Prompt 1:
Answer these from the operator<< discussion:
(a) What line of output is printed first?
(b) What reputation is listed for Mats Petersson?
(c) What two words does Mats Petersson's answer use, in quotation marks, for why the code still works?
Prompt 2: Carry on writing the discussion of the operator<< return value, starting after its last sentence.
[Opening Supplied text section]
Slazer
Slazer

Reputation: 4990

Return value of operator<< function

I understand I should return "ostream&" from "operator<<" to be able to "chain" the operator like this

cout<<a<<b<<c;

In the following code, however, I do not return the "ostream&" and the chaining is still possible. Why?

#include <iostream>
using namespace std;

class CComplexNumber{
    float m_realPart;
    float m_imagPart;
public:
    CComplexNumber(float r,float i):m_realPart(r),m_imagPart(i){}

    friend ostream& operator<<(ostream& lhs,CComplexNumber rhs){
        lhs<<"["<<rhs.m_realPart<<","<<rhs.m_imagPart<<"]"<<endl;
        //MISSING RETURN STATEMENT!
    }
};

int main() {
    CComplexNumber a(1,2);
    CComplexNumber b(3,4);
    CComplexNumber c(5,6);

    cout<<a<<b<<c;

    return 0;
}

OUTPUT

[1,2]
[3,4]
[5,6]

Upvotes: 3

Views: 148

Answers (3)

Mats Petersson
Mats Petersson

Reputation: 129464

It's "pure luck". The return value from a function is in a particular register. Since your existing code already calls an operator<<, it returns the right thing for you, so as long as no other code is involved AFTER that point, you're getting the return value from the internal level of operator<<. Add a std::string s = "xyz";" (and use s somewhere in the code), and it will probably break, because the destructor for std::string called at the end of the function "destroys" the return value from the operator<<. So relying on this is very dangerous, as innocuous changes will cause it to "fall over".
[Closing Supplied text section]
[Opening Information supplied section]
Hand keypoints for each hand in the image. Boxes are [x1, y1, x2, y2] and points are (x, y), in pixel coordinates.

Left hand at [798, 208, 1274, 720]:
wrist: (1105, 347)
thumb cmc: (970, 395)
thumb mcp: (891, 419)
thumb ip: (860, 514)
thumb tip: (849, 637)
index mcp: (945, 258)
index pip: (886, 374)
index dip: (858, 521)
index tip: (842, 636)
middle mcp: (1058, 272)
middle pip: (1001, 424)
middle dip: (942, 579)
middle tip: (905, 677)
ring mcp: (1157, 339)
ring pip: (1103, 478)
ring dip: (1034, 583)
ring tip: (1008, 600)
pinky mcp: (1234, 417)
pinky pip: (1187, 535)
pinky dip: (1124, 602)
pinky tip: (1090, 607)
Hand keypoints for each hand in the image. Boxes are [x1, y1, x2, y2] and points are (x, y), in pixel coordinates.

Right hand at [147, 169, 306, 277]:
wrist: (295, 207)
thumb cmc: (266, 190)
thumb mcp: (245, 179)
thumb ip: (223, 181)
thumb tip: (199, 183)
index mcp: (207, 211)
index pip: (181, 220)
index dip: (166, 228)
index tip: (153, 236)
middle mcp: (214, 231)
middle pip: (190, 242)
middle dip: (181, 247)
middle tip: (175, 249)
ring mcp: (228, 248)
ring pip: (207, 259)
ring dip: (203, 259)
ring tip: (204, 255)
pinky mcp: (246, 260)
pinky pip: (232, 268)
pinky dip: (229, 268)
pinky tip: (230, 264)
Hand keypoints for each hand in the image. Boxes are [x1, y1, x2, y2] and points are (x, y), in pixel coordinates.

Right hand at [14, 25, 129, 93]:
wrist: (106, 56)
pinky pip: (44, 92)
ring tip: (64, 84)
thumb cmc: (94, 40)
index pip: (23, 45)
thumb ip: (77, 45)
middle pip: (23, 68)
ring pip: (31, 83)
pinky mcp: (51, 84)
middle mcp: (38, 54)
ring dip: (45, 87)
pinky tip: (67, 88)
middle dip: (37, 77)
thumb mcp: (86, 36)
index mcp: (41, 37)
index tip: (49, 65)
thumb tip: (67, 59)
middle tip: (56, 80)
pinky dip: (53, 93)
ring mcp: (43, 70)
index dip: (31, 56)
[Closing Information supplied section]
Answer space 1:
(a) [1,2]
(b) 129464
(c) "pure luck"

Answer space 2:
Upvotes: 1

zindorsky
zindorsky

Reputation: 1592

As others have pointed out, you have invoked Undefined Behavior: anything can happen. If you're lucky, you get a crash. Looks like you weren't lucky.

If you're interested as to why it happened to work in this case, you should look at the generated assembly. My off the cuff guess would be that a pointer to lhs was left in the register that returns values on your platform. And since references in C++ are usually implemented with pointers, that would have the same effect as returning a ref to lhs.

But this is a complete stab in the dark, and in the end not very interesting or important. Just listen to your compiler's warnings and Don't Do That.

Upvotes: 3

Mark B
Mark B

Reputation: 96281

Falling off the end of a non-void function is undefined behavior. One possible undefined behavior is working as you'd expect it to were the return in place.

g++ offers a handy warning to prevent this from ever happening to you.